Medical Advancements: UPAEP & Global Knowledge Sharing

by Archynetys Health Desk

Global Summer 2025 brings together experts from Argentina, Colombia, the United States and Mexico to reflect on the future of medicine with humanistic, intercultural and collaborative approach.

In a global context where health systems face deep transformations after the Covid-19 pandemic, the UPAEP, through its faculty of medicine, strengthens its commitment to comprehensive medical training and with international vision.

This was evident during the 2025 edition of the Global Summer program, which brought together prominent academics from Argentina, Colombia, the United States and Mexico in a series of conferences, workshops and master classes that addressed key issues such as public health, intensive therapy, toxicology, medical anthropology, health policies and ethical use of artificial intelligence in medicine.
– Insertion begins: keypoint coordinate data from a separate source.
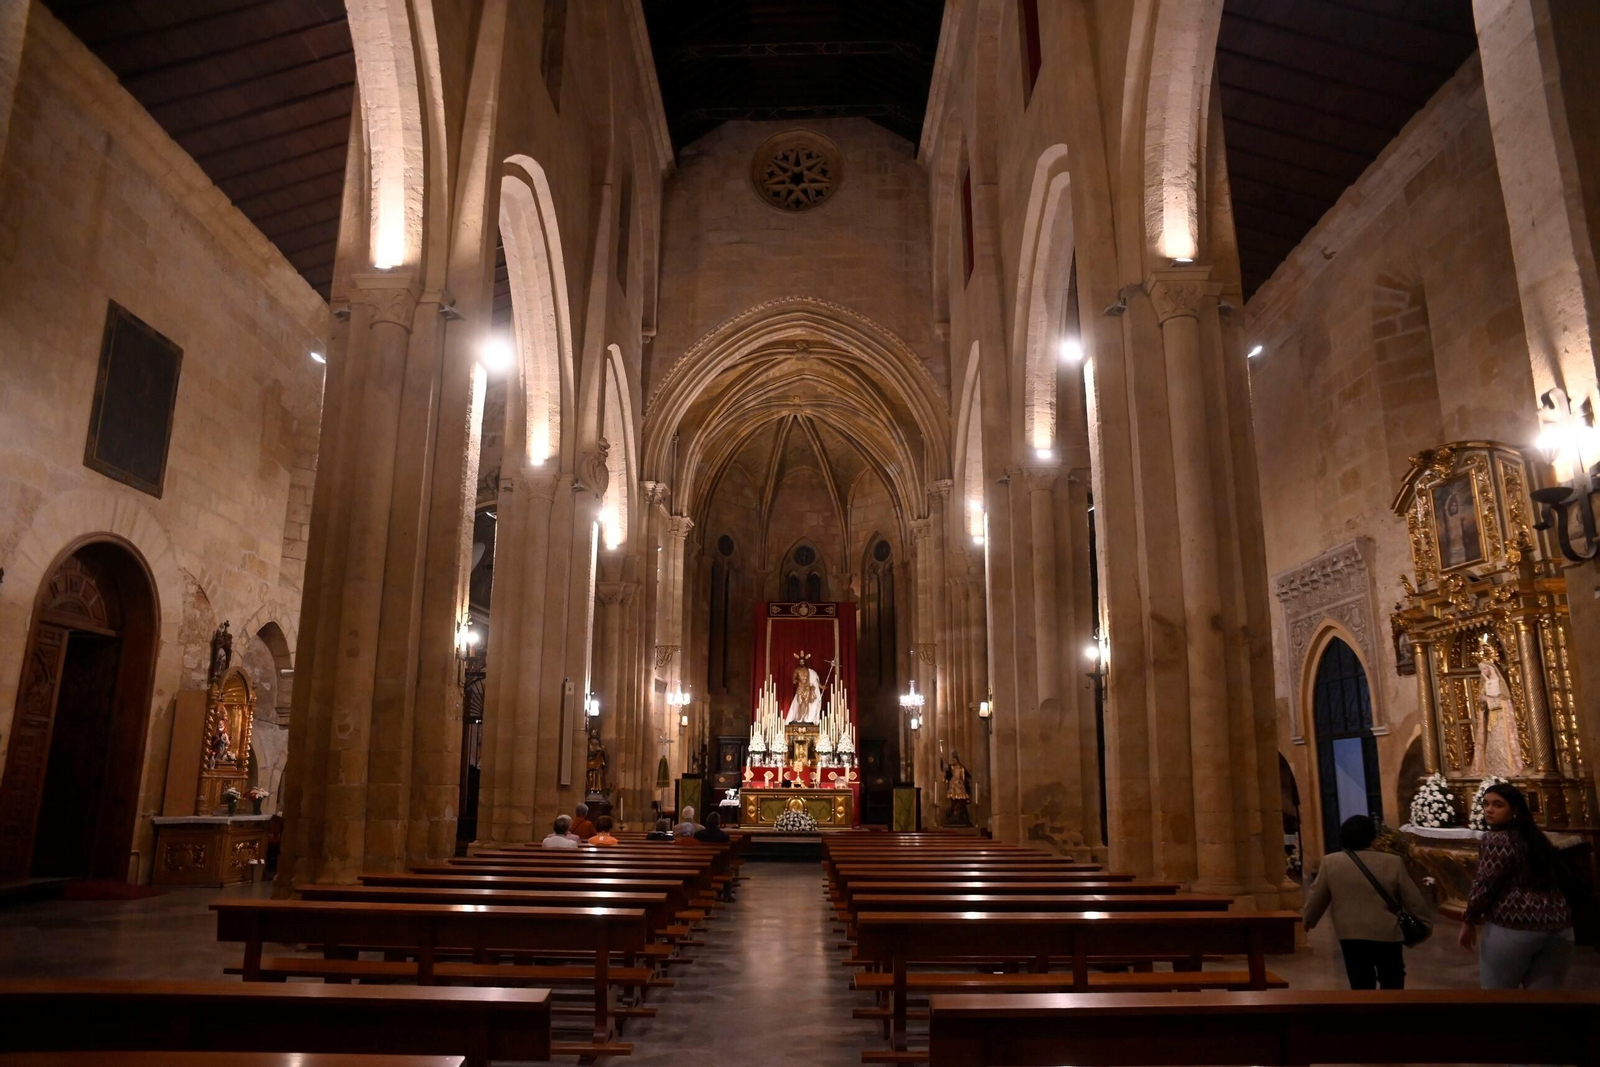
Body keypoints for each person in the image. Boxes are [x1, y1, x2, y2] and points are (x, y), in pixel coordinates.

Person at [1460, 782, 1575, 990]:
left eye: (1498, 805)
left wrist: (1469, 921)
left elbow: (1485, 884)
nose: (1489, 809)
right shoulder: (1535, 837)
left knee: (1498, 997)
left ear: (1514, 810)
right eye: (1486, 804)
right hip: (1559, 926)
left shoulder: (1496, 840)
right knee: (1546, 1000)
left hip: (1515, 925)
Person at [1303, 814, 1431, 989]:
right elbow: (1412, 897)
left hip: (1350, 934)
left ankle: (1365, 1007)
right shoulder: (1393, 862)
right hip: (1387, 932)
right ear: (1372, 838)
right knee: (1392, 981)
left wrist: (1309, 920)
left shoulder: (1330, 862)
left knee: (1360, 983)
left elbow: (1317, 896)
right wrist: (1424, 922)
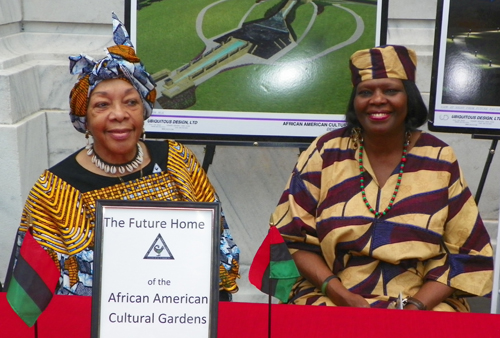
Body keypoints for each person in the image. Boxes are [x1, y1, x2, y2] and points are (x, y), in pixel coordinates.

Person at [5, 13, 240, 300]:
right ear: (85, 121)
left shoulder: (176, 160)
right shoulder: (54, 190)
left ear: (144, 112)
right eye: (102, 105)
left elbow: (217, 246)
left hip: (183, 318)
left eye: (131, 102)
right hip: (89, 333)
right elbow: (28, 296)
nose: (119, 114)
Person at [270, 45, 493, 312]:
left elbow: (468, 252)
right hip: (332, 295)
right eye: (366, 92)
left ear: (409, 98)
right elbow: (288, 240)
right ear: (355, 101)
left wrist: (416, 307)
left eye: (390, 90)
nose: (377, 100)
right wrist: (343, 297)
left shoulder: (439, 157)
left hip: (422, 302)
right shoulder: (326, 151)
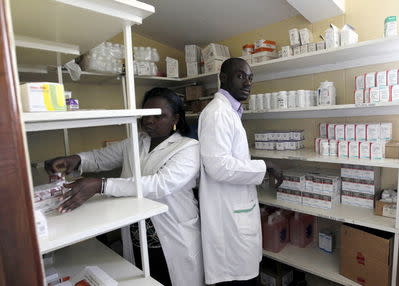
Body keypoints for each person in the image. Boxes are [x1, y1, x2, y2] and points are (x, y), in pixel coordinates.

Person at [45, 87, 204, 286]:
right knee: (143, 277)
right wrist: (74, 160)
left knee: (171, 278)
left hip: (173, 233)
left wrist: (101, 185)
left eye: (158, 116)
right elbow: (100, 157)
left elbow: (160, 184)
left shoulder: (188, 147)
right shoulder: (136, 142)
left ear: (176, 119)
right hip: (137, 233)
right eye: (145, 115)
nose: (149, 121)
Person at [198, 58, 283, 286]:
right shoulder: (218, 114)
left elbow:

Jorge Meneses Díaz, director of the UPAEP School of Medicine, said that these types of initiatives represent a substantial advance in the consolidation of international academic networks. “We realized that many problems are shared between countries, even if they live from different contexts. This collaboration allows us to build more human, closer and global impact solutions,” he said. In addition, he announced that the program will continue to grow with new alliances in Europe and Asia, and that soon UPAEP students will participate in academic stays in India.
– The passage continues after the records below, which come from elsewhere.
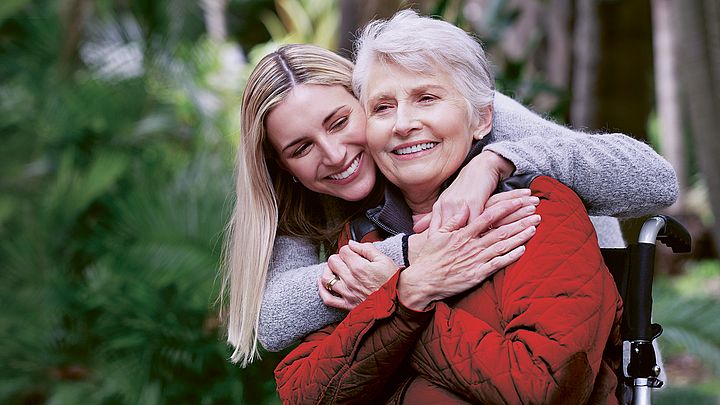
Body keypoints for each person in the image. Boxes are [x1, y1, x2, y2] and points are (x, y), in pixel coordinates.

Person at [221, 30, 677, 366]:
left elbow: (654, 181)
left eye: (340, 121)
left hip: (582, 324)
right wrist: (409, 254)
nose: (335, 154)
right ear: (283, 166)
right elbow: (274, 318)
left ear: (363, 98)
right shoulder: (300, 197)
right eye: (300, 148)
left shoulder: (457, 112)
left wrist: (494, 160)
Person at [273, 10, 625, 403]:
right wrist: (408, 290)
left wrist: (403, 303)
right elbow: (303, 395)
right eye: (383, 107)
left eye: (427, 98)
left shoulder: (533, 210)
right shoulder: (365, 238)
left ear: (481, 119)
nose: (403, 123)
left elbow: (544, 389)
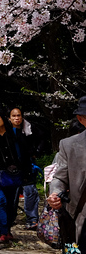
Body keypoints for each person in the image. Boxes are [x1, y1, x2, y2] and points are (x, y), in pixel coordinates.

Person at [0, 109, 32, 245]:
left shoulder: (15, 135)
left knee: (12, 204)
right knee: (1, 201)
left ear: (4, 119)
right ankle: (3, 233)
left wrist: (26, 173)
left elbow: (25, 155)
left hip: (13, 175)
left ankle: (8, 229)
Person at [48, 96, 86, 250]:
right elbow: (59, 177)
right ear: (81, 119)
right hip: (78, 217)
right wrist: (55, 193)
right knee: (73, 250)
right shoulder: (69, 145)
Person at [8, 107, 40, 229]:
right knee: (12, 194)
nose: (17, 118)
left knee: (30, 191)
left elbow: (40, 139)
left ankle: (32, 219)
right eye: (14, 116)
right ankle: (10, 218)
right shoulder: (6, 131)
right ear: (9, 118)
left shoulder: (29, 129)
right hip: (12, 167)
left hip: (27, 165)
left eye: (19, 116)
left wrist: (36, 152)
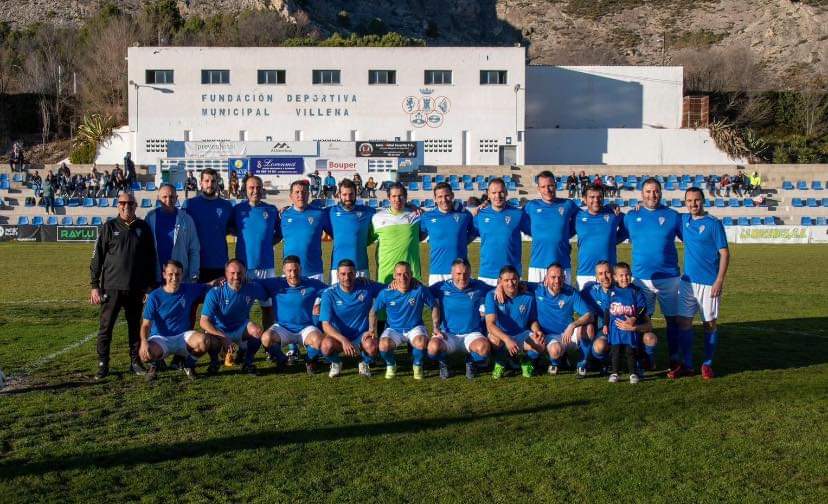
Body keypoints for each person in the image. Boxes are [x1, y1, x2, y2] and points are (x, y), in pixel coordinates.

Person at [89, 191, 157, 379]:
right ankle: (103, 364)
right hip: (111, 288)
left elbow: (151, 260)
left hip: (136, 289)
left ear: (136, 205)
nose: (126, 206)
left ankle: (135, 362)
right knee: (106, 328)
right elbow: (97, 258)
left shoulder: (143, 227)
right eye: (122, 203)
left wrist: (149, 288)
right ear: (118, 205)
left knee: (135, 327)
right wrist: (95, 285)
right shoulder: (109, 227)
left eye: (130, 203)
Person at [623, 177, 683, 372]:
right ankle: (646, 358)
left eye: (655, 191)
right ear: (642, 194)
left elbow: (690, 239)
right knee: (642, 321)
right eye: (648, 191)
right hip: (641, 280)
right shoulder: (631, 216)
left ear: (661, 192)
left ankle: (675, 358)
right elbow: (614, 235)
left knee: (672, 320)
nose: (652, 195)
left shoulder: (673, 216)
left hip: (669, 278)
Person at [675, 188, 729, 380]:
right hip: (688, 283)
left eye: (696, 200)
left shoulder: (714, 224)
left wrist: (719, 280)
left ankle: (707, 363)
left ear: (703, 201)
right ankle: (687, 364)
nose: (693, 204)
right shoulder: (684, 220)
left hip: (709, 283)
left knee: (709, 323)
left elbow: (724, 253)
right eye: (689, 201)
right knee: (683, 322)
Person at [138, 260, 218, 381]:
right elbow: (145, 325)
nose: (174, 278)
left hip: (183, 337)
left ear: (182, 274)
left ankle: (188, 364)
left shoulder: (189, 289)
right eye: (171, 274)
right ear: (164, 274)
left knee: (204, 341)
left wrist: (222, 279)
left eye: (177, 274)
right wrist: (144, 341)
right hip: (161, 338)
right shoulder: (155, 296)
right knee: (144, 353)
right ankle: (154, 366)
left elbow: (209, 285)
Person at [199, 259, 270, 375]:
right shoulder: (215, 292)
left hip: (240, 326)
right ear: (226, 274)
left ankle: (247, 363)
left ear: (245, 273)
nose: (236, 276)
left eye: (240, 273)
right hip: (219, 329)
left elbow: (269, 293)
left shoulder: (252, 287)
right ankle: (214, 362)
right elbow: (203, 322)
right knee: (210, 341)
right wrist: (223, 337)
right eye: (232, 273)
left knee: (257, 332)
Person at [258, 256, 327, 374]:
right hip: (282, 328)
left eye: (295, 270)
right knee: (266, 338)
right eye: (289, 271)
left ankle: (310, 360)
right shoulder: (275, 283)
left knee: (320, 340)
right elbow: (253, 282)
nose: (293, 274)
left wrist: (358, 282)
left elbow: (332, 291)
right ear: (284, 271)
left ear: (300, 269)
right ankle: (282, 359)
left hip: (305, 327)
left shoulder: (312, 284)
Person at [370, 261, 438, 380]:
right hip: (394, 329)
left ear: (411, 274)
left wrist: (436, 327)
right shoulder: (386, 293)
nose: (403, 277)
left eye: (406, 274)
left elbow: (434, 306)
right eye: (399, 274)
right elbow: (373, 311)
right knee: (383, 345)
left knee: (421, 342)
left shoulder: (419, 289)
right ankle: (391, 365)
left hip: (415, 327)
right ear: (394, 276)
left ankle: (417, 365)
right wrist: (371, 330)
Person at [318, 259, 385, 378]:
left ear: (355, 274)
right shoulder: (329, 293)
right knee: (325, 346)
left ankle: (364, 362)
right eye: (343, 274)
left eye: (350, 274)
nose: (347, 277)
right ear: (337, 275)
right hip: (339, 338)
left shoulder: (366, 287)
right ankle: (336, 363)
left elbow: (390, 288)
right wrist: (344, 340)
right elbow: (325, 325)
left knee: (373, 346)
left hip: (361, 336)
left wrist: (411, 281)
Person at [428, 258, 492, 380]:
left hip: (472, 334)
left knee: (484, 350)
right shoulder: (441, 287)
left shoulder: (478, 286)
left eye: (466, 273)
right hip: (447, 334)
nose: (462, 277)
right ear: (451, 274)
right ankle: (443, 362)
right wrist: (411, 281)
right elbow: (419, 291)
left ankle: (470, 361)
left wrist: (501, 288)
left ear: (470, 273)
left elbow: (499, 288)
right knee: (432, 349)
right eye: (458, 274)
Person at [232, 175, 282, 326]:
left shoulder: (271, 210)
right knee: (242, 307)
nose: (255, 191)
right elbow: (229, 228)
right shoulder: (237, 210)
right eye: (251, 188)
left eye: (258, 187)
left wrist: (266, 243)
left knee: (267, 307)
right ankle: (243, 343)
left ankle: (268, 344)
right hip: (244, 268)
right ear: (245, 190)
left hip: (266, 267)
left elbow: (279, 234)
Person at [485, 265, 543, 379]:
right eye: (506, 280)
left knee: (540, 343)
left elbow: (532, 320)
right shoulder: (492, 296)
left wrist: (537, 330)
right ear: (500, 282)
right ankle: (500, 362)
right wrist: (507, 339)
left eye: (514, 279)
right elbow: (490, 324)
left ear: (519, 279)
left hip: (521, 333)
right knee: (494, 339)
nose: (511, 283)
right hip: (502, 335)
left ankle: (526, 361)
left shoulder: (528, 297)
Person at [522, 171, 579, 285]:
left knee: (564, 300)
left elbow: (584, 219)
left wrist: (566, 234)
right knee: (537, 301)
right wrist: (536, 233)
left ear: (555, 185)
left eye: (550, 186)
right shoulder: (531, 206)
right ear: (538, 189)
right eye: (543, 187)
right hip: (538, 265)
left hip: (562, 264)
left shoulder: (568, 204)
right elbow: (518, 221)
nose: (547, 190)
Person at [183, 168, 234, 282]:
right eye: (206, 181)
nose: (210, 184)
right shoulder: (190, 204)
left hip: (219, 263)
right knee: (197, 299)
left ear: (217, 183)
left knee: (219, 298)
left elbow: (233, 229)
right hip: (196, 262)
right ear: (201, 183)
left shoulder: (226, 206)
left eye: (213, 181)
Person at [420, 182, 476, 285]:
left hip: (461, 270)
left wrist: (462, 242)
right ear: (435, 198)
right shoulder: (427, 217)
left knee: (461, 300)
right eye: (440, 196)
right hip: (437, 271)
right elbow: (419, 236)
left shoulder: (464, 215)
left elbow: (473, 233)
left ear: (452, 196)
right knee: (436, 301)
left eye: (447, 196)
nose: (444, 200)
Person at [606, 262, 654, 384]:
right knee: (615, 351)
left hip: (629, 328)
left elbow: (642, 307)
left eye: (627, 275)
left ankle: (633, 373)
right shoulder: (611, 291)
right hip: (616, 328)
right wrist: (606, 325)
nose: (624, 278)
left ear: (631, 275)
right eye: (621, 275)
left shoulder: (635, 291)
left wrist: (633, 318)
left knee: (630, 351)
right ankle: (615, 372)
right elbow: (607, 310)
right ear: (615, 277)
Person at [473, 178, 526, 286]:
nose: (497, 196)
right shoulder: (479, 215)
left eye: (501, 192)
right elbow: (464, 237)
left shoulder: (518, 214)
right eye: (494, 193)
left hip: (511, 275)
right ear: (488, 194)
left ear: (506, 193)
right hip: (486, 275)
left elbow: (536, 232)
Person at [145, 184, 200, 284]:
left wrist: (194, 274)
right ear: (158, 199)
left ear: (176, 198)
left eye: (171, 197)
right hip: (156, 277)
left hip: (179, 278)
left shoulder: (186, 219)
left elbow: (194, 249)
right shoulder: (150, 217)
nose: (168, 200)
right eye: (164, 197)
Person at [574, 184, 627, 289]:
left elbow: (627, 227)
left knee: (610, 305)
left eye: (599, 197)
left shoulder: (613, 214)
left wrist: (613, 240)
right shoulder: (577, 216)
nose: (596, 200)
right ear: (584, 199)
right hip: (585, 273)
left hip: (609, 273)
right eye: (592, 197)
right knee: (585, 305)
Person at [325, 179, 375, 284]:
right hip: (337, 269)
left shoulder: (367, 212)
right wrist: (288, 208)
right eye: (344, 194)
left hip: (360, 268)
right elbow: (307, 210)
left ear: (356, 194)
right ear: (339, 195)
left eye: (351, 194)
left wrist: (410, 206)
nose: (348, 198)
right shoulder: (329, 212)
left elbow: (391, 211)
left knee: (363, 299)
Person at [371, 182, 422, 283]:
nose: (397, 199)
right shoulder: (377, 218)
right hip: (386, 274)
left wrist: (414, 207)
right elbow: (367, 239)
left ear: (406, 197)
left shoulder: (416, 216)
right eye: (394, 196)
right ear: (389, 198)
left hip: (411, 274)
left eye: (400, 196)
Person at [280, 180, 328, 281]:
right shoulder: (283, 215)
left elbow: (336, 233)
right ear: (291, 196)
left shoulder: (319, 214)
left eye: (304, 192)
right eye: (297, 192)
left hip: (314, 273)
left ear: (308, 194)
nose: (300, 195)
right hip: (289, 272)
Among the most prominent voices of the meeting was Dr. Melani A. Balauz, a medical specialist in Intensive Adult and Teacher therapy in various universities in Argentina. From his experience in a maternal-infant public hospital in Buenos Aires, Balauz remarked the urgency of humanizing intensive care, a challenge that intensified with the health crisis of the pandemic.
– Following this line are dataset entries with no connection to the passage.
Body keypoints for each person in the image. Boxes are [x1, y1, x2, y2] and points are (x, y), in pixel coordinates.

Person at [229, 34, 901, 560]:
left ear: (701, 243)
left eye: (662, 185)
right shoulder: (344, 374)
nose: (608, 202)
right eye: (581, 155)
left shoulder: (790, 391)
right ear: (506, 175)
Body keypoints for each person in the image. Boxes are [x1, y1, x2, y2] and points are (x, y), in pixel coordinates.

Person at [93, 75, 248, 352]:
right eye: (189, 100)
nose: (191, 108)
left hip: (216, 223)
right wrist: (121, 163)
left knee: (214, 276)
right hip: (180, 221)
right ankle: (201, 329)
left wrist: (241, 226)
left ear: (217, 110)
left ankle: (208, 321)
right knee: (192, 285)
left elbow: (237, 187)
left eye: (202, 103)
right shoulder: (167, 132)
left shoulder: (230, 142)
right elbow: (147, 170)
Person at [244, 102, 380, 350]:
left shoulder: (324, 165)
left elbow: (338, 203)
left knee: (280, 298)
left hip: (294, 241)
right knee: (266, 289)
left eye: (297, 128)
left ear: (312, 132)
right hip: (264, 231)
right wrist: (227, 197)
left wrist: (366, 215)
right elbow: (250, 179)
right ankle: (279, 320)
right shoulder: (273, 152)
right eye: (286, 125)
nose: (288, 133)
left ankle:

“We have learned that human contact is also part of the treatment. In my hospital we have expanded visit schedules, promoted the mother-child bond even in neonatal care and team worked with specialists in mental health to mitigate isolation,” he said. In his passage through the UPAEP, he taught cardiology with an integrative approach that crosses toxicology, pregnancy and critical care.

Dr. John Jairo Ocampo Rincón, a research professor at the University Foundation of the Andean Area, highlighted the importance of implementing community primary health models that consider the prevention and active participation of families. “Health does not begin in the hospital, but at home. That is why a public policy is required that empowers communities, provides them with tools, access and education to take care of from their environment,” he said.

Ocampo, who also fulfills functions in high complexity hospitals, valued the Global Summer as a horizontal learning space. “Here we understood that being wrong is not failing, but growing. We all sit with all, recognizing that knowledge is built in collective and that the affective is as important as the scientific.”

For his part, Dr. Ryan I. Logan, a professor of Medical Anthropology at California State University, Stanislaus, invited future doctors to integrate the cultural, economic and social dimension in medical care. “Health decisions are not taken in a vacuum. They are mediated by culture, history, poverty and institutional distrust. It is essential that the doctor listen, understand and act sensitive,” he explained.

During the Global Summer, Dr. Logan shared work experiences with health promoters in marginalized communities in the United States, stressing that many barriers in public health are not solved with technology, but with empathy and inclusion. “The theory also matters, because it allows to connect all the factors that affect the well -being of a person,” he concluded.

Another of the central themes was the impact of artificial intelligence on medical training. Dr. Balauz stressed that the problem is not the use of these tools, but the way they are taught. “We must teach to think with AI, not only to use it. Do not miss the clinical judgment or empathy,” he said.

Along the same lines, Dr. Ocampo mentioned that in Colombia an educational policy has been developed to ethically integrate AI in medical curricula, promoting critical thinking and context analysis. For his part, Dr. Meneses Díaz said that “AI can be a catalyst as the Internet was, but we must ensure that it also reaches the most vulnerable communities.”

Dr. Carlos Flores Pereda, director of the Master in Public Health of the UPAEP, stressed that these types of meetings allow to adapt and replicate successful models in the Mexican context. “We have learned from the experiences of Argentina and Colombia. It is already contemplated to adapt its primary care model as a pilot test in Puebla communities. What has learned here can transform our practices,” he said.

For Carlos Flores, the Global Summer not only strengthens academic training, but also “reminds us that we deal with people, not with diseases.” He valued intercultural coexistence as an opportunity to train more conscious, empathic and open professionals.

In an environment of reflection and thanks, the participants agreed that the challenges of medicine in Latin America require a collaborative, more human and less focused on individualism. “We are seeing the ravages of global selfishness in war conflicts. In medicine, that logic cannot continue. This program allows us to see the other as an ally, not as competition,” said Meneses Díaz.

Jorge Meneses closed the press conference with a clear message: “Form doctors capable of collaborating, listening and acting with global vision is our priority. And this type of programs not only open our minds, they also bring us closer as people and as societies.”

Thus, the Global Summer UPAEP 2025 is consolidated as a regional and international reference in integral, scientific, technological and deeply human medical training. The university already works on new alliances and themes for its next edition, reaffirming that the medicine of the future is built on a network, with science, empathy and sense of community.